Due to EADDRINUSE errors, net.ipv4.tcp_tw_recycle was enabled.
Couple days after the change, a strange behavior was observed:
- a SSH connection could not be established from the jump station
(server1) to the proxy nodes
- the performance graphs were still running ok (monitored from
server2)
- both server1 and server2 were behind a pfSense FireWall that was
SNAT-ing all outgoing traffic using the same NAT IP
Debugging the SSH connection:
- traffic was reaching the proxy node at the interface level (syn
packets were received)
- but the SSH daemon was not getting this traffic (ssh
strace)
So the traffic was silently dropped by some kernel mechanism.
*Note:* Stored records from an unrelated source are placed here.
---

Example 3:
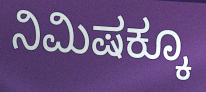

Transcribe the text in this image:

ನಿಮಿಷಕ್ಕೂ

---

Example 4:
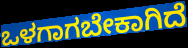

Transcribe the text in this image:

ಒಳಗಾಗಬೇಕಾಗಿದೆ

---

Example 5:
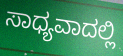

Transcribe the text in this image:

ಸಾಧ್ಯವಾದಲ್ಲಿ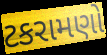
ટકરામણોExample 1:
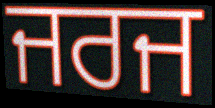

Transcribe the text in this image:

ਜਰਜ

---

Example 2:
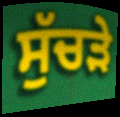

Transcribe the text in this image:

ਸੁੱਚੜੇ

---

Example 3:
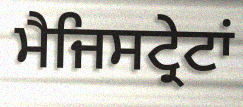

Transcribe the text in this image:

ਮੈਜਿਸਟ੍ਰੇਟਾਂ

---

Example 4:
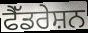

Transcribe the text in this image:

ਫੈੱਡਰੇਸ਼ਨ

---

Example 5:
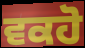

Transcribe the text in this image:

ਵਕਹੋ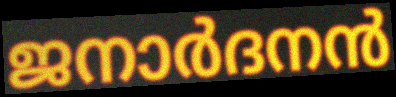
ജനാർദനൻ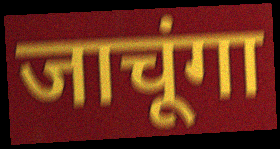
जाचूंगा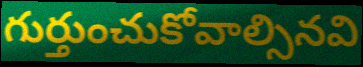
గుర్తుంచుకోవాల్సినవి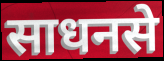
साधनसेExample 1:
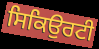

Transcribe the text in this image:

ਸਿਕਿਉਰਟੀ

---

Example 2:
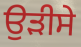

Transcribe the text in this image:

ਉੜੀਸੇ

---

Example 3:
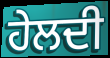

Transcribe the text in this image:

ਹੇਲਦੀ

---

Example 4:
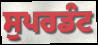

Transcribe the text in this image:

ਸੁਪਰਡੰਟ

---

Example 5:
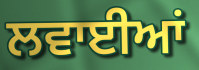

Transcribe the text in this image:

ਲਵਾਈਆਂ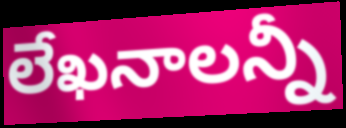
లేఖనాలన్నీ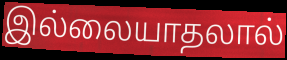
இல்லையாதலால்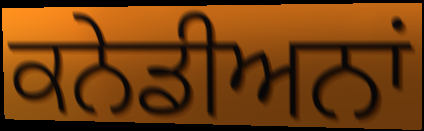
ਕਨੇਡੀਅਨਾਂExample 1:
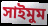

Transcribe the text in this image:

সাইমুম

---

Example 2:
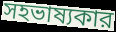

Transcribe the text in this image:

সহভাষ্যকার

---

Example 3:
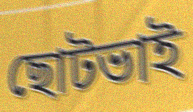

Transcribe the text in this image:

ছোটভাই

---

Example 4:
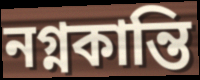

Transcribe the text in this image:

নগ্নকান্তি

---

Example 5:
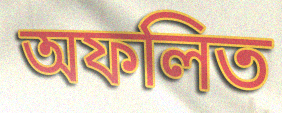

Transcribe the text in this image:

অফলিত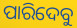
ପାରିଦେବୁ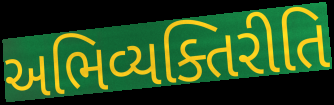
અભિવ્યક્તિરીતિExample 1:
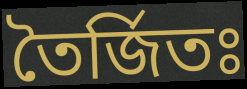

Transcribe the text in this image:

তৈর্জিতঃ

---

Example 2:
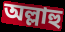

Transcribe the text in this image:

অল্লাহু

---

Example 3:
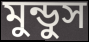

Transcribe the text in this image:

মুন্ডুস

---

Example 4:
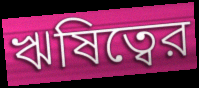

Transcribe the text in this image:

ঋষিত্বের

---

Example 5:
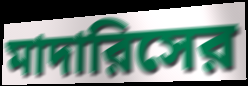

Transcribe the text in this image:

মাদারিসের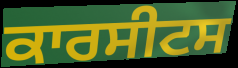
ਕਾਰਸੀਟਸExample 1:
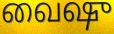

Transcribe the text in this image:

வைஷு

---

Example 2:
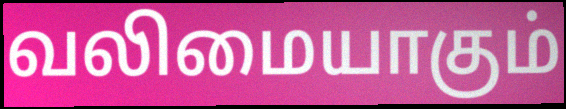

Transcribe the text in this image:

வலிமையாகும்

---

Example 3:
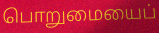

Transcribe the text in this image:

பொறுமையைப்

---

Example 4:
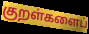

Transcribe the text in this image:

குறள்களைப்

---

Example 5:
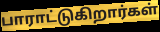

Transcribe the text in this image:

பாராட்டுகிறார்கள்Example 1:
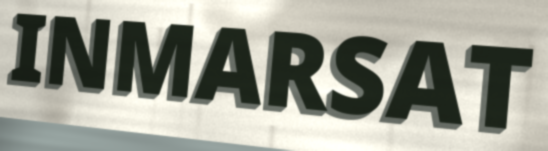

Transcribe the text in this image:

INMARSAT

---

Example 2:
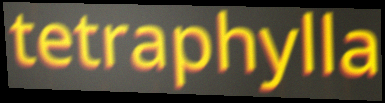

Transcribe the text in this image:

tetraphylla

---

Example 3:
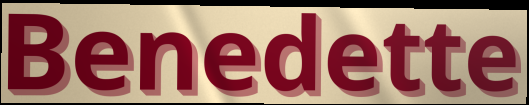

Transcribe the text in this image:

Benedette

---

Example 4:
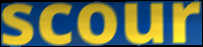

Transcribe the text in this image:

scour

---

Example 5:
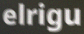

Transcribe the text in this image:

elrigu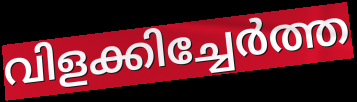
വിളക്കിച്ചേർത്ത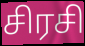
சிரசி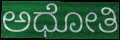
ಅಧೋತಿ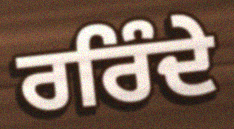
ਰਰਿੰਦੇ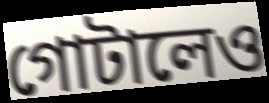
গোটালেওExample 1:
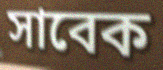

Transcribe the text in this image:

সাবেক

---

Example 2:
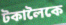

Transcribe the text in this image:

Digging more on the net.ipv4.tcp_tw_recycle parameter, the TCP manual (man tcp) says:
tcp_tw_recycle (Boolean; default: disabled; since Linux 2.4) Enable fast recycling of TIME_WAIT sockets. Enabling this option is not recommended since this causes problems when work‐ ing with NAT (Network Address Translation).
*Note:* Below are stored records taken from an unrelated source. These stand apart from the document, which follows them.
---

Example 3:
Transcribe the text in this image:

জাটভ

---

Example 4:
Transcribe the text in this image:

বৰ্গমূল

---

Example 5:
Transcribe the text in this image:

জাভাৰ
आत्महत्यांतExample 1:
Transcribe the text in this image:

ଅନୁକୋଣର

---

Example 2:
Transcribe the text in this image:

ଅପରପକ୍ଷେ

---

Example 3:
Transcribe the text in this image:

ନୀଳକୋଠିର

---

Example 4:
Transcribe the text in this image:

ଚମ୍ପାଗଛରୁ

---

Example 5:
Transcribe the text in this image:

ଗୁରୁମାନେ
This is our case also, here is the short story (for the complete
picture, check out this
post):
- tcp_tw_recycle uses the latest tcp_timestamp values for known
connections (tcp_timestamp option is enabled by default on recent
kernels) and saves them in a dedicated table
- every new connection's tcp_timestamp will be checked against that
table and will get dropped unless the tcp_timestamp value respects some
conditions
- when you're sending NAT'ed traffic, the very first connection will be
used as a tcp_timestamp baseline
- so if you're sending traffic (with tcp_timestamp enabled) from any
other server except the one that connected for the first time, you'll
get dropped - as a Protection Against Wrapped Sequence numbers (PAWS)
Quick fix:
[cc lang='bash']
# on server1
\$ echo '0' > /proc/sys/net/ipv4/tcp_timestamps
[/cc]